Whatever the latest hot topic is, chances are the blackhat SEO criminals are already poised to cash in. Over this past weekend, ScanSafe saw a surge in celebrity searches leading to malware encounters, mostly rogue scareware. The method of encounter varies by browser type. For example, Internet Explorer users encounter the malware directly after clicking a poisoned search results link, whereas Firefox users are first redirected to the bogus lookalike qooglesearch.com (note the Q in the domain name). The scareware domains vary slightly, but follow the same format:www#.duforing##.xorg.pl (where # signifies a number).

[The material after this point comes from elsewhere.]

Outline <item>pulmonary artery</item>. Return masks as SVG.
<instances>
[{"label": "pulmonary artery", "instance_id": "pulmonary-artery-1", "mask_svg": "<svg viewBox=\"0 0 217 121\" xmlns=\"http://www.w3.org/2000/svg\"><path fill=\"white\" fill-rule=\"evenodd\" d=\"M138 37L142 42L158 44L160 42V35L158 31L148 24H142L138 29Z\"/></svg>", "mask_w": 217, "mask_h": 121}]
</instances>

The malicious links in the search engine results pages (SERPs) look innocent enough at first glance:

Look more closely however, and you'll note the nonsensical phrasing in the shadowdesigns.co.uk and poshpongs.com results that are sandwiched between mtv.com and last.fm. Equally telling is the ?sdoc=erica+badu appended to those links.

Searching inurl:.php/?sdoc=erica+badu on Google reveals about 400 sites are being used to promote malicious Erica Badu links. A more generic search for inurl:.php/?sdoc= results in even more poisoned listings for various celebs and diverse topics. The Yahoo search engine was also observed dishing up malicious search results over the past weeekend for topics ranging from the CN Tower design to extraterrestrial invasions.